» **EXERCISE AIM**
From the passage on trial monitoring below, list every unexpected trend in efficacy data that it names.

» **EXCERPTED PASSAGE**
Meticulous monitoring during the course of the study is also essential to ensure continued understanding of, and compliance with, protocol requirements, as well as accurate and complete documentation of study procedures and outcomes.  Study monitors and others involved with trial oversight should review data during the course of the trial for unexpected trends in both safety and efficacy data, and not simply for identification of missing data or isolated datum outliers.  Unexpected trends in safety data include adverse event reporting rates at particular sites that are much higher or lower than median reporting rates, and vital signs that are relatively invariant or favor certain values over time.  Unexpected trends in efficacy data include changes in closely related outcome measures that are incongruent – for example, objective and subjective ratings of a similar outcome differing considerably in magnitude or direction, that are much larger or smaller at particular sites than those observed at most sites, that occur in relatively fixed increments, and that show unusually similar patterns or values across subjects.

» **SUPPLIED ENTRIES**
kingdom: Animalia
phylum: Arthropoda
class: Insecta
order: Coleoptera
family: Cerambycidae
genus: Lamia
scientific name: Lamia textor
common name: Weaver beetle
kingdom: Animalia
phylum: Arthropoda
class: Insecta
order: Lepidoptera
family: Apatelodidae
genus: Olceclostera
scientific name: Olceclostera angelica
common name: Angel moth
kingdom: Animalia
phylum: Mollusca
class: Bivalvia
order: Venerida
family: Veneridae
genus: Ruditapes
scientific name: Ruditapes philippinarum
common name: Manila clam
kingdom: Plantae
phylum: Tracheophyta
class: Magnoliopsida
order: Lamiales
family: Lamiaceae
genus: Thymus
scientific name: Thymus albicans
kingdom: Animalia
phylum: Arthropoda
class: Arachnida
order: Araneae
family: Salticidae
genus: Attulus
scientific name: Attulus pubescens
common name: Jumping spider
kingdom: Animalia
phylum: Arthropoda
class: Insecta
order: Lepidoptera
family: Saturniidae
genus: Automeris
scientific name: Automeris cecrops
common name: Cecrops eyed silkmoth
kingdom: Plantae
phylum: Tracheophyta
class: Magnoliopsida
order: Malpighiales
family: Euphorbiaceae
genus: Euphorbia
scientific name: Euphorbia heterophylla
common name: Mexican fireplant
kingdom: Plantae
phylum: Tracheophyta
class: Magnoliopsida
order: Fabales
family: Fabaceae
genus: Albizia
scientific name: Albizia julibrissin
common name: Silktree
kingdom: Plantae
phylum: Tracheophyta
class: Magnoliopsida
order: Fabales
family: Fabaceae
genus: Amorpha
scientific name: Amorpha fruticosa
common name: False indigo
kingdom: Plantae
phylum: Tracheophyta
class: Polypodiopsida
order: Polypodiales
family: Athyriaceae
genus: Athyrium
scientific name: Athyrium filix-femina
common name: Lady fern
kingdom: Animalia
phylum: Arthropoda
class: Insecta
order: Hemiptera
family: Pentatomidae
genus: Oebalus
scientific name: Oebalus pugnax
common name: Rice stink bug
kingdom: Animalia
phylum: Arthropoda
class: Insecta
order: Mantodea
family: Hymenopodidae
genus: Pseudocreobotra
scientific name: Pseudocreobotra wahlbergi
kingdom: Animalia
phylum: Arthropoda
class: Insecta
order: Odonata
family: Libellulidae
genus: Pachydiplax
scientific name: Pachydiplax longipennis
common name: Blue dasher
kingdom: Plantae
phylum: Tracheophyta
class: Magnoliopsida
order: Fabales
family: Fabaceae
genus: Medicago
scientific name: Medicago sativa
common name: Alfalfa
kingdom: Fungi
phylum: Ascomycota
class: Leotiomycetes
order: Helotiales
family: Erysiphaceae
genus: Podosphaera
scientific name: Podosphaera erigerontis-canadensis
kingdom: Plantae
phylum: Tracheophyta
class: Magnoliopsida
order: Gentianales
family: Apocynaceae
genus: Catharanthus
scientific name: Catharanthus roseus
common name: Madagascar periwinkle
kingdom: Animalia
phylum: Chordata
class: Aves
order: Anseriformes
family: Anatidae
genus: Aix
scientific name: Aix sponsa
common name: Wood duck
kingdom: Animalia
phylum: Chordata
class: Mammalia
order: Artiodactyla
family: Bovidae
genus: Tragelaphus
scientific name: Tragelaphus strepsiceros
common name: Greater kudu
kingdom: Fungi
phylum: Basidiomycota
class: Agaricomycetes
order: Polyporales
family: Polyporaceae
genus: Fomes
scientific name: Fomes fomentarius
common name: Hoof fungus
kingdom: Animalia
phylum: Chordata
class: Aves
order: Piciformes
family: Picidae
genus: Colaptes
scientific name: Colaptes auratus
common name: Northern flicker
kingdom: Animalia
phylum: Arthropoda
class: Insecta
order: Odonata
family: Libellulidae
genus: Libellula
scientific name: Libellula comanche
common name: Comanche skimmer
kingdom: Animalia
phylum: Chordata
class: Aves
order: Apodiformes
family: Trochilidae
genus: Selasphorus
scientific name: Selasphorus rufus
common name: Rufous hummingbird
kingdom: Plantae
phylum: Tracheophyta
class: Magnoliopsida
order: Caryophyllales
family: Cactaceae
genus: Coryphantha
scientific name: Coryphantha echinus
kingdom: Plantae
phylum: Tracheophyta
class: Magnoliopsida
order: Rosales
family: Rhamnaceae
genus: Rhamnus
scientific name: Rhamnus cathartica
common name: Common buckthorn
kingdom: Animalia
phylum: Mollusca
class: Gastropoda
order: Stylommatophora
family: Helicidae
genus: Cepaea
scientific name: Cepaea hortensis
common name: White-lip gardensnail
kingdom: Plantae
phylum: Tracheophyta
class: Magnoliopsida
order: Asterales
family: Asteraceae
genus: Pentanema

» **RESULT FOR THIS EXERCISE**
- Changes in closely related outcome measures that are incongruent, for example objective and subjective ratings of a similar outcome differing considerably in magnitude or direction
- Changes that are much larger or smaller at particular sites than those observed at most sites
- Changes that occur in relatively fixed increments
- Changes that show unusually similar patterns or values across subjects